- _Source extract_
----------

Thank you to all those who have contacted me about unpaid work trials.
Exploitation of a worker is completely unacceptable, no ifs, no buts. It is for this reason that the Government have substantially increased HMRC’s enforcement budget from £13.2 million to £25.3 million to crack down on employers who fail to meet their obligations.
Relationships between employers and employees need to be fair with no party significantly "gaining" more over the other. If arranged in a genuine spirit of introduction, there can sometimes be benefit in a trial period for both employer and potential employee. When I ran my business, I remember offering half a day's trial to a lady who was not sure whether the work would suit her - the couple of hours confirmed she preferred where she was currently working so she stayed where she was. Had I simply offered her the job, she would have already resigned from her previous role and ended up out of work. So trial shifts can work for both parties.
Generally speaking, an employer does not have to pay for a trial shift so long as it is truly a trial but businesses are encouraged to agree a payment, or to meet any expenses costs as part of a trial period in advance. This means that potential employees enter into a contract with the employer and thus have the right to be paid what was agreed. Given the flexibility of the UK’s labour market and the variances across job types and recruitment practices, I think it would be difficult to legislate wholly against the use of trial periods.

----------

- _Data_
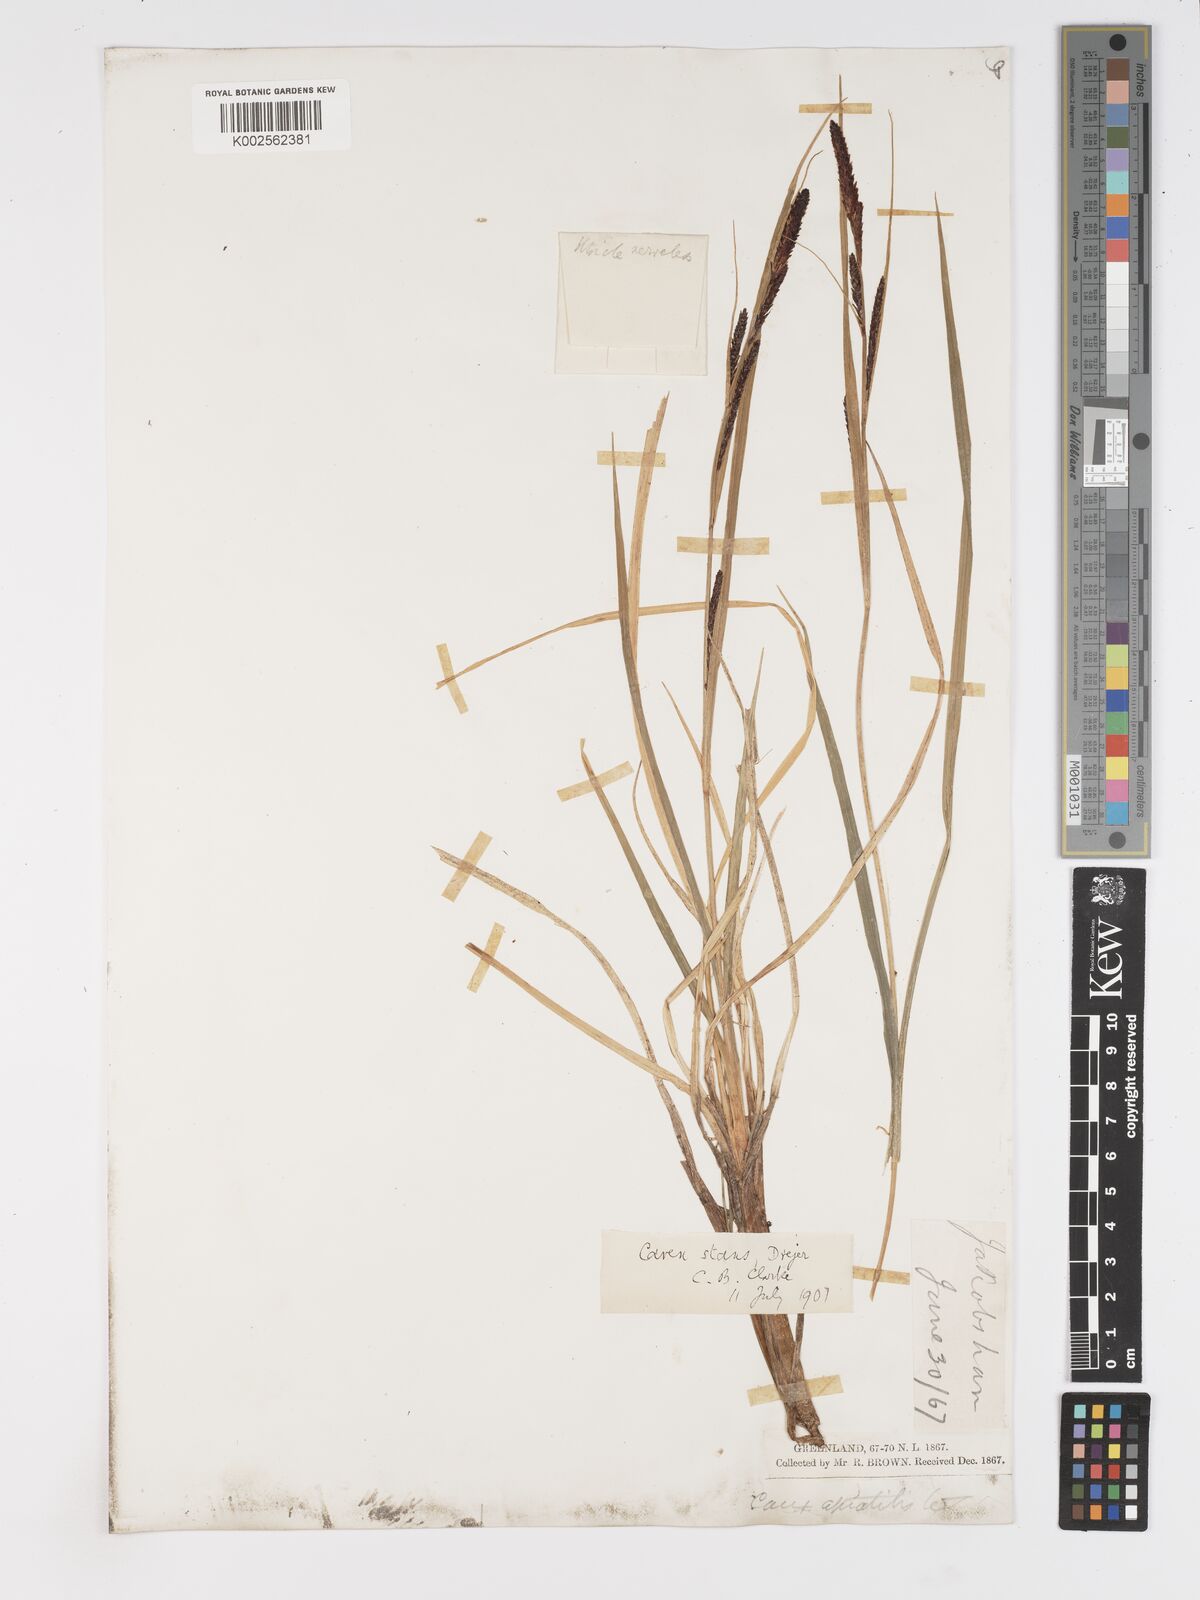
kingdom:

----------

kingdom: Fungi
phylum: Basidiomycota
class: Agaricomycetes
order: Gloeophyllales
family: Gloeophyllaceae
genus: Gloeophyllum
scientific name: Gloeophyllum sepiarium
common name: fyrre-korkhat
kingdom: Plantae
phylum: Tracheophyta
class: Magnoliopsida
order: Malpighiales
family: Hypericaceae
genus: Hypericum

----------

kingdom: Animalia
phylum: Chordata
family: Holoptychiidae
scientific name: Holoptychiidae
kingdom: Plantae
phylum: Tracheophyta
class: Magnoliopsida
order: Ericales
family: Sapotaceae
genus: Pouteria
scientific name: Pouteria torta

----------

- _What to work on_
**a)** Please write out the passage of the unpaid work trials letter starting at "Generally speaking, an" and ending at "of trial periods.", substituting "job market" for "labour market".
**b)** Pick up the letter on unpaid work trials after its final sentence and keep writing it.

- _Responses_
**a)**
Generally speaking, an employer does not have to pay for a trial shift so long as it is truly a trial but businesses are encouraged to agree a payment, or to meet any expenses costs as part of a trial period in advance. This means that potential employees enter into a contract with the employer and thus have the right to be paid what was agreed. Given the flexibility of the UK’s job market and the variances across job types and recruitment practices, I think it would be difficult to legislate wholly against the use of trial periods.

**b)**
You may remember that last year, the Prime Minister commissioned Matthew Taylor to lead a review into modern working practices. The Taylor Review was published earlier this year, and in response the Government will introduce a number of new measures against unscrupulous employers. Such measures will include a clear definition of employment status and further action to ensure unpaid interns are not doing the job of an employed worker. Employers will be required to set out clearly written terms from day one of the employment relationship and to ensure this is extended to all workers in the business.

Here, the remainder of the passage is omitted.